Je méditai là-dessus un bon moment tandis que nous marchions côte à côte sous la pluie, en la sylve obscure d’Otherhord. Sous le capuchon blanc le visage calme de Faxe paraissait tiré, dépouillé de son éclat. Pourtant il m’en imposait encore. Lorsqu’il me regardait de ses yeux clairs, bienveillants et francs, ce regard sortait d’une tradition vieille de treize mille ans – un mode de pensée et un mode de vie si anciens, si bien établis, si parfaits et cohérents qu’ils donnaient à un être humain le naturel, l’assurance infaillible, la plénitude de l’être d’un animal sauvage, d’une grande créature étrange qui, de son éternel présent, vous regarde droit dans les yeux.
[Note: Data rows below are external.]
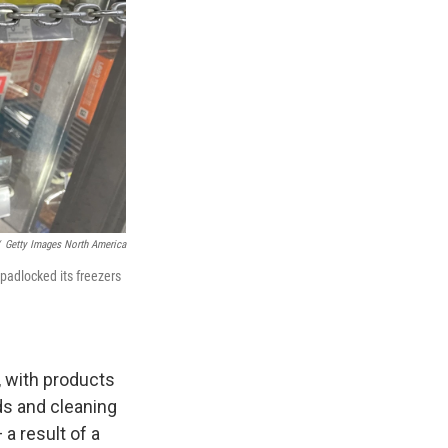
Getty Images North America
padlocked its freezers
, with products
ds and cleaning
a result of a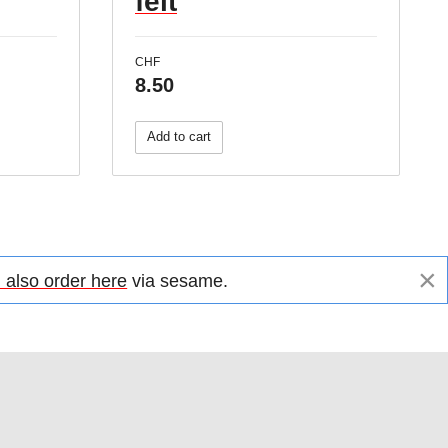
felt
CHF
8.50
Add to cart
×
 also order here
via sesame.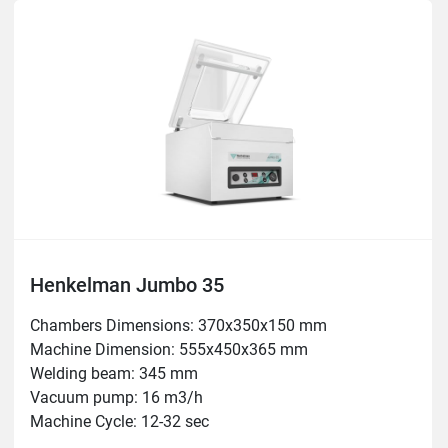
Henkelman Jumbo 35
Chambers Dimensions: 370x350x150 mm

Machine Dimension: 555x450x365 mm

Welding beam: 345 mm

Vacuum pump: 16 m3/h

Machine Cycle: 12-32 sec

Power: 0.6 kW
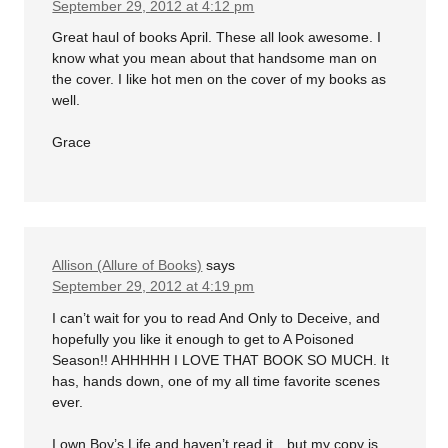
September 29, 2012 at 4:12 pm
Great haul of books April. These all look awesome. I
know what you mean about that handsome man on
the cover. I like hot men on the cover of my books as
well.
Grace
Allison (Allure of Books)
says
September 29, 2012 at 4:19 pm
I can’t wait for you to read And Only to Deceive, and
hopefully you like it enough to get to A Poisoned
Season!! AHHHHH I LOVE THAT BOOK SO MUCH. It
has, hands down, one of my all time favorite scenes
ever.
I own Boy’s Life and haven’t read it…but my copy is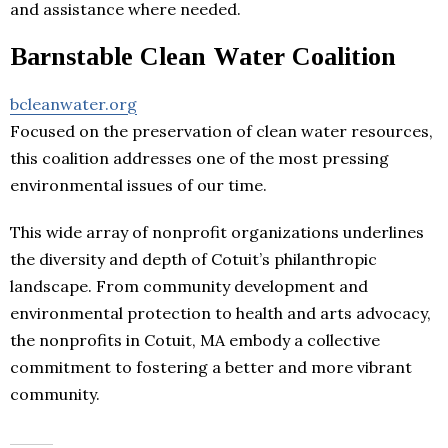
and assistance where needed.
Barnstable Clean Water Coalition
bcleanwater.org
Focused on the preservation of clean water resources,
this coalition addresses one of the most pressing
environmental issues of our time.
This wide array of nonprofit organizations underlines
the diversity and depth of Cotuit’s philanthropic
landscape. From community development and
environmental protection to health and arts advocacy,
the nonprofits in Cotuit, MA embody a collective
commitment to fostering a better and more vibrant
community.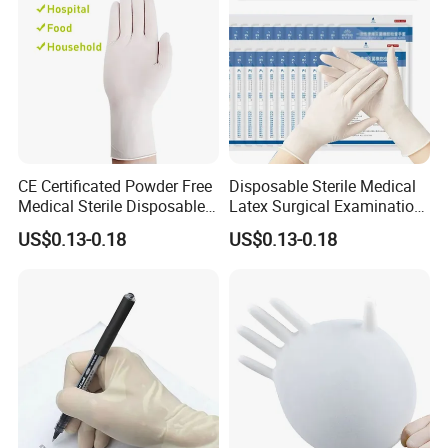
CE Certificated Powder Free
Disposable Sterile Medical
Medical Sterile Disposable
Latex Surgical Examination
Latex Surgical Gloves
Gloves for Hospital Use
US$0.13-0.18
US$0.13-0.18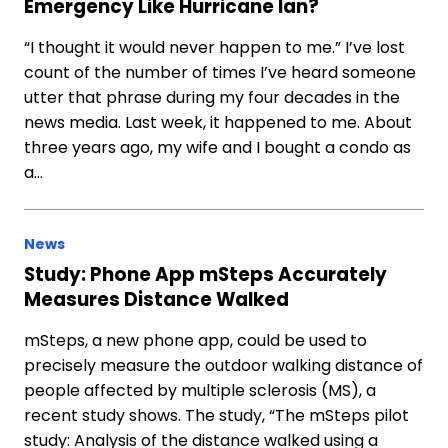
Emergency Like Hurricane Ian?
“I thought it would never happen to me.” I’ve lost
count of the number of times I’ve heard someone
utter that phrase during my four decades in the
news media. Last week, it happened to me. About
three years ago, my wife and I bought a condo as
a…
News
Study: Phone App mSteps Accurately
Measures Distance Walked
mSteps, a new phone app, could be used to
precisely measure the outdoor walking distance of
people affected by multiple sclerosis (MS), a
recent study shows. The study, “The mSteps pilot
study: Analysis of the distance walked using a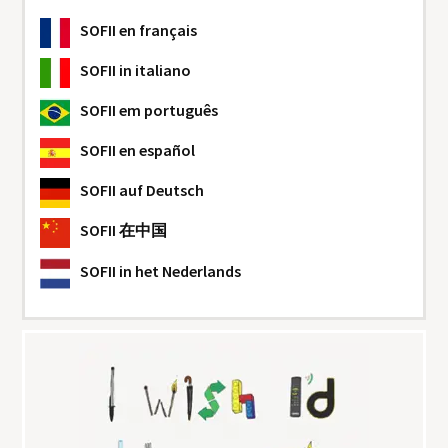
SOFII
en français
SOFII
in italiano
SOFII
em português
SOFII
en español
SOFII
auf Deutsch
SOFII
在中国
SOFII
in het Nederlands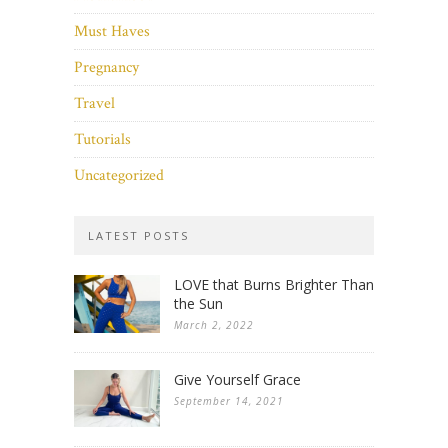
Must Haves
Pregnancy
Travel
Tutorials
Uncategorized
LATEST POSTS
LOVE that Burns Brighter Than
the Sun
March 2, 2022
Give Yourself Grace
September 14, 2021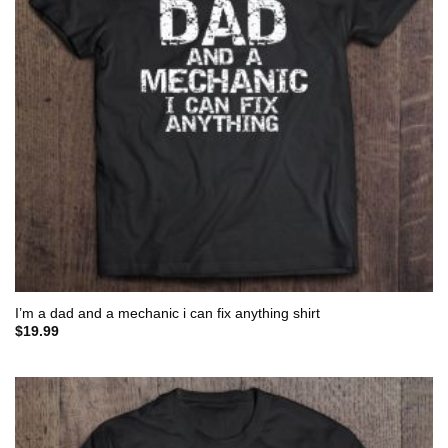
I’m a dad and a mechanic i can fix anything shirt
$
19.99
— L’inconnu, disait dans la forêt la douce voix de Faxe, ce qui n’est pas prédit, ce qui n’est pas prouvé, voilà sur quoi la vie est assise. L’ignorance est le fondement de la pensée. L’absence de preuve est le fondement de l’action. S’il était prouvé qu’il n’est point de Dieu, il n’y aurait pas de religion. Pas de Handdara, pas de Yomesh, pas de dieux du foyer, rien. Mais, tout aussi bien, s’il était prouvé qu’il existe un Dieu, il n’y aurait pas de religion… Dites-moi, Genry, que sait-on de certain, de prévisible, d’inéluctable… la seule chose sûre que vous sachiez sur votre avenir et sur le mien ?
— Je sais que nous mourrons.
— Oui. Il n’est vraiment qu’une seule question à laquelle nous puissions répondre, et nous connaissons déjà la réponse… Ce qui seul rend la vie possible, c’est cette incertitude permanente, intolérable : ne pas savoir ce qui vous attend.